§ **HOW TO COMPLETE THIS TASK**: Reproduce the text of every entry below word for word, and leave the pictures out of your answer.
▼
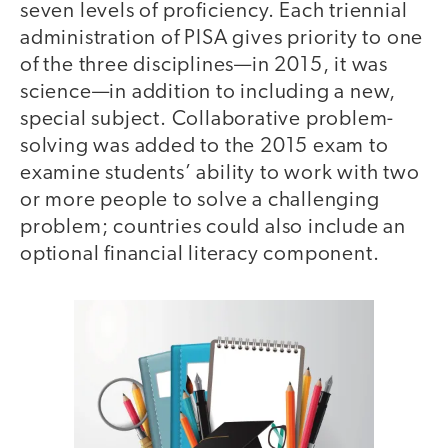
seven levels of proficiency. Each triennial
administration of PISA gives priority to one
of the three disciplines—in 2015, it was
science—in addition to including a new,
special subject. Collaborative problem-
solving was added to the 2015 exam to
examine students’ ability to work with two
or more people to solve a challenging
problem; countries could also include an
optional financial literacy component.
▲
§ **ANSWER SECTION**:
seven levels of proficiency. Each triennial
administration of PISA gives priority to one
of the three disciplines—in 2015, it was
science—in addition to including a new,
special subject. Collaborative problem-
solving was added to the 2015 exam to
examine students’ ability to work with two
or more people to solve a challenging
problem; countries could also include an
optional financial literacy component.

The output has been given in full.